O Brasil ultrapassou os 60 GW de potência fotovoltaica instalada e figura entre os cinco maiores mercados solares do mundo. O setor movimenta bilhões, emprega centenas de milhares de pessoas e segue crescendo, ainda que em ritmo mais moderado, com projeção de 10,6 GW adicionais em 2026, segundo a ABSOLAR.
Mas dentro desse cenário de expansão, há um silêncio comercial que custa caro: a proteção externa dos sistemas fotovoltaicos continua sendo tratada como acessório opcional quando, na prática, é uma linha de receita que o integrador está deixando de faturar todo mês.
Pesquisas de mercado e conteúdo técnico publicado pelo setor mostram que a maioria dos integradores e instaladores sabe que a proteção externa é necessária.
O Brasil recebe, em média, 78 milhões de descargas atmosféricas por ano, segundo o INPE, é um dos países com maior incidência de raios do mundo. Estudos conduzidos pela Universidade Pernambuco, em parceria com a CLAMPER, demonstram que um DPS (Dispositivo de Proteção contra Surtos) externo adequadamente instalado é capaz de desviar até 93% da energia de um surto, impedindo que ela chegue ao inversor.

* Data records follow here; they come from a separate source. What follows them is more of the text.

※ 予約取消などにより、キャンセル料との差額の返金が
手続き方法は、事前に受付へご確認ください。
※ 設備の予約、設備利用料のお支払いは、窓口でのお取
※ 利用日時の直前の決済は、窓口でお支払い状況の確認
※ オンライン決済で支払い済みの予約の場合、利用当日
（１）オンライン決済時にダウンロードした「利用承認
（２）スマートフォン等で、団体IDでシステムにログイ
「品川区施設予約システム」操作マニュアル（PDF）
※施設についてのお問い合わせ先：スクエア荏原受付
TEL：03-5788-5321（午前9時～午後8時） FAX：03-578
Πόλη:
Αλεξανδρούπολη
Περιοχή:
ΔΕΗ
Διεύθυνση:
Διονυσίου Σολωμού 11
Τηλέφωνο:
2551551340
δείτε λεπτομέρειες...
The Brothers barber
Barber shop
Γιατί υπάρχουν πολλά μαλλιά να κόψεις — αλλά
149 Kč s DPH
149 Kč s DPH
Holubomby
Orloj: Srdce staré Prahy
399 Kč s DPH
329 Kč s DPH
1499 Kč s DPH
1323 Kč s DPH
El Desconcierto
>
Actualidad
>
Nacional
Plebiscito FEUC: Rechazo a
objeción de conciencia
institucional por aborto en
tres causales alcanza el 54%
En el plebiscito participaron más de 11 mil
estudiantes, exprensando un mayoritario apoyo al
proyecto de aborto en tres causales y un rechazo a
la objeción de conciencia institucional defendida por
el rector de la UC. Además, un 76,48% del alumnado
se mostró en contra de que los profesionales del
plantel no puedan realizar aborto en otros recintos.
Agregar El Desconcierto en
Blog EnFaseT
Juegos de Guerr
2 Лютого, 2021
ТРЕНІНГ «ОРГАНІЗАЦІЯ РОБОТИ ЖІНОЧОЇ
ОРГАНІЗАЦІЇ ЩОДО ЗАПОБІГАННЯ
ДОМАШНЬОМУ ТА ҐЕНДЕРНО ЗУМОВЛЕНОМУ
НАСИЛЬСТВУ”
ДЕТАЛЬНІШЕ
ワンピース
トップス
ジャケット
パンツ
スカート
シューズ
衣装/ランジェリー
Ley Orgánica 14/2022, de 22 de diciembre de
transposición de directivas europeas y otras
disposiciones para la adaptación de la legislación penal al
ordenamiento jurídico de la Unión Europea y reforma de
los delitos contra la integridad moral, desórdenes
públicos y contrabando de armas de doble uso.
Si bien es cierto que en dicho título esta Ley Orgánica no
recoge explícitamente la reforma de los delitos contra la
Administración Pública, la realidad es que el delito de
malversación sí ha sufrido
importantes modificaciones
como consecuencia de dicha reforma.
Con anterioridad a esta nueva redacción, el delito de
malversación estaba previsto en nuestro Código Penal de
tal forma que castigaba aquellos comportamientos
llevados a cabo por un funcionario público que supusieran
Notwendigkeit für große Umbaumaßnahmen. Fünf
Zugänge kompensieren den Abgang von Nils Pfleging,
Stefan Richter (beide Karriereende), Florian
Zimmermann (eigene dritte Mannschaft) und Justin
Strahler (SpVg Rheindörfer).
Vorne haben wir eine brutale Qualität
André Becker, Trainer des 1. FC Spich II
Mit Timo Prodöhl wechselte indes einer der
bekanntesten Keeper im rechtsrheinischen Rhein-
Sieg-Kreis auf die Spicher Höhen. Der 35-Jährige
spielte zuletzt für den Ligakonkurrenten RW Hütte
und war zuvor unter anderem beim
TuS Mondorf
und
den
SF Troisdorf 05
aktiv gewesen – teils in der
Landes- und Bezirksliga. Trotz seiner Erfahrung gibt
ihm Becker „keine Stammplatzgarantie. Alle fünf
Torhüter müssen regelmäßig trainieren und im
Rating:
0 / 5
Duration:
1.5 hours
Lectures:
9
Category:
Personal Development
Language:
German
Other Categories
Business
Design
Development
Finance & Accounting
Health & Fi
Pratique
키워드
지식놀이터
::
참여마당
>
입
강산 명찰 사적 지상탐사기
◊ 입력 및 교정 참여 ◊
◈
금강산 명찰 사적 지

A nova NBR 5419, revisada e publicada em março de 2026, reforça ainda mais a obrigatoriedade técnica de sistemas de proteção contra descargas atmosféricas. A norma atualizada traz metodologias de análise de risco mais rigorosas e coloca o DPS como elemento integrante de um sistema coordenado de proteção, não como um item acessório.
E ainda assim, no momento do orçamento, a proteção externa é frequentemente cortada para “ganhar a proposta”.
A matemática que ninguém faz
O raciocínio do integrador parece simples à primeira vista: o cliente compara propostas, vê o preço da proteção externa como diferencial que pode encarecer o projeto e opta por removê-la. O instalador acompanha a decisão para não perder a venda.
Mas o que se perde de vista é que cada sistema entregue sem proteção externa representa receita imediata que deixou de ser faturada.
Considere o seguinte, como uma sugestão: um sistema fotovoltaico residencial típico de 6 a 8 kWp tem um ticket médio de instalação entre R$ 22.000 e R$ 35.000. A proteção externa, String Box e Front Box representam em média entre 3% e 6% do valor do projeto.
Ou seja, como referência no sistema de R$22 mil, o integrador deixa de aumentar o ticket médio do projeto e faturar entre R$660 e R$1.320 por instalação, com base no valor da instalação de R$22 mil.
Agora multiplique isso pelo volume mensal. Um integrador que instala 10 sistemas por mês e não integra a proteção externa em metade deles deixa de ganhar entre R$ 3300 e R$ 6150 por mês. É um valor que silenciosamente não entra no caixa.
O argumento de que “sem proteção a proposta fica mais competitiva” esconde uma armadilha comercial. Quando um inversor é danificado por um surto, e isso acontece, o integrador é o primeiro a ser procurado. A reclamação, o desgaste de imagem e a disputa técnica sobre responsabilidade caem sobre o integrador.
Mais do que isso: cada chamado de pós-venda por dano elétrico representa um custo operacional. O instalador que não vendeu a proteção acaba arcando, direta ou indiretamente, com o problema que a proteção evitaria.
Um integrador que padroniza a proteção externa em todos os projetos não apenas fatura mais por instalação como também reduz drasticamente o índice de chamados em garantia. A proteção deixa de ser uma discussão de “vender ou não vender” e passa a ser uma decisão de modelo de negócio.
Neste mercado fotovoltaico competitivo, o diferencial não está mais em quem cobra menos, está em quem entrega um sistema completo, correto e financeiramente mais rentável para o cliente.
A proteção externa não encarece o projeto. Ela valoriza o serviço. E o integrador que entende isso está de diferenciando estrategicamente no mercado.